Julian Graef
Romano
AP English Lit. and Comp.
5/20/14
The Evolution of Hemingway
The Old Man and the Sea, the story of an old fisherman and his journey to ambitiously catch a great fish and helplessly watch it get eaten by sharks and returning home with nothing, was Ernest Hemingway's last published major work. The novella has stood through time and history hailed as one of his greatest works and arguably his best known work. Among all of the praise and acclaim that the book received upon its release, there were also critics who diverged from the consensus, saying that, like his previous work, Across the River and Into the Trees, his writing was romanticized and emotional, which contradicted his older works that contained unemotional or “real” descriptions of the world he created.
One of these critics was Robert Weeks, who in his critical essay published in 1962, argued that the novella is divergence from the typical Hemingway as the animals and environment around Santiago, the protagonist, act differently with a more fantastical nature than they have in his other works, and because of this, The Old Man and the Sea is inferior to his earlier works. Although Weeks is correct that The Old Man and the Sea does contain animals with a more grand and magical appearance, It is this subtle difference in appearance that has made The Old Man and the Sea so successful upon its release and throughout literary history. As Weeks states, Hemingway “ was himself criticized by other writers, notably Faulkner, for his devotion to the facts and his unwillingness to "invent."”. (Weeks 3) This change in Hemingway's is not a weakness as Weeks suggests but is instead the end result of an elevation of his writing that continues over time. Hemingway has improved his writing, being able to incorporate the suggestions of others to make an already developed and proven writing style even more symbolic and individual.
A particular moment in The Old Man and the Sea that weeks criticizes is a moment where Santiago, while being towed by the male marlin he is trying to catch, remembers a time a while ago when he caught one of two marlins, one female and male, that were swimming together. Santiago remembers the different reactions to catching the female marlin and the behavior the male marlin. He noted that “the male fish always let the female fish feed first” (Hemingway 13) and that when the female was hooked, it “made a wild, panic-stricken, despairing fight that soon exhausted her” (Hemingway 13) Santiago describes how, when the female was caught, “the male stayed with her, crossing the line and circling with her on the surface” and finally when the female was brought aboard the skiff, “the male fish jumped high into the air beside the boat to see where the female was and then went down deep, his lavender wings, that were his pectoral fins, spread wide and all his wide lavender stripes showing. He was beautiful,... and he had stayed”. (Hemingway 13)

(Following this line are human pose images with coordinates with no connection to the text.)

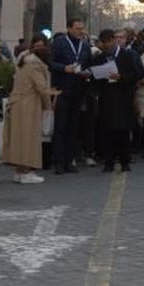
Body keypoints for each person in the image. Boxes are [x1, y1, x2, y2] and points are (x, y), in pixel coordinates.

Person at [2, 38, 55, 183]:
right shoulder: (35, 65)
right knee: (28, 140)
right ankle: (26, 173)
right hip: (28, 105)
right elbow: (42, 88)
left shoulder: (25, 61)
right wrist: (50, 104)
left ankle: (19, 172)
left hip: (17, 103)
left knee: (18, 140)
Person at [90, 28, 142, 172]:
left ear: (113, 40)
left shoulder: (127, 55)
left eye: (109, 42)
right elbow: (94, 79)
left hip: (123, 98)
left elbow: (137, 74)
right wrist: (95, 76)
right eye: (104, 43)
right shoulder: (99, 58)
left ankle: (125, 162)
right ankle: (109, 162)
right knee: (107, 132)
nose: (107, 45)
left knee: (123, 132)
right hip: (106, 99)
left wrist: (121, 77)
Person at [47, 17, 92, 174]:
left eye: (82, 28)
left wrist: (87, 72)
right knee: (60, 127)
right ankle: (58, 162)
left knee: (73, 127)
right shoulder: (59, 43)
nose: (81, 32)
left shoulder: (85, 45)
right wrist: (64, 68)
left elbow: (89, 64)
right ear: (69, 29)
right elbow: (49, 63)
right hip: (62, 90)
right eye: (78, 29)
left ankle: (69, 161)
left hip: (79, 90)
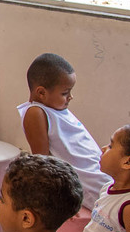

Weeks hails this passage as a marvelous example of “fakery”, saying that the events depicted are “a preposterous piece of natural history, combining sentimentality and inexact observation.” (weeks 23) While the scene is unrealistic of the clear relationship between the two marlins, rather than degrade the quality of the writing, the passage humanizes the marlin, giving them feeling, love and emotion similar to humans, such as the “panic-stricken” and desperate flailing of the female marlin when being caught and the ability for compassion that the male shows and his hinted grief of staying “so close that the old man was afraid he would cut the line”. This humanization turns the two marlin, the present day marlin, and nature itself into character. Rather than Santiago fighting against a mindless, emotionless force, he is battling an opponent. Hemingway has transformed the simple man vs. nature conflict into two beings, two wills, who are at odds with each other, both struggling for the same primal goal of survival. The marlin pulling Santiago’s skiff is as fearful of death as he is, with the same capability of love.
This transformation of the marlin and nature into a character would not be possible without the romanticizeing of reality. If Hemingway had stayed with his passed style of the un-preposterous, Santiago’s journey and battle against nature would be less meaningful. Santiago would have killed a simple fish rather than sacrificing a companion and experiencing the loss of that sacrifice as he must watch sharks come and devour his companion, leaving him with less than nothing when he started because he is left with just a skeleton, a reminder of his simultaneous gain and loss relationship with nature.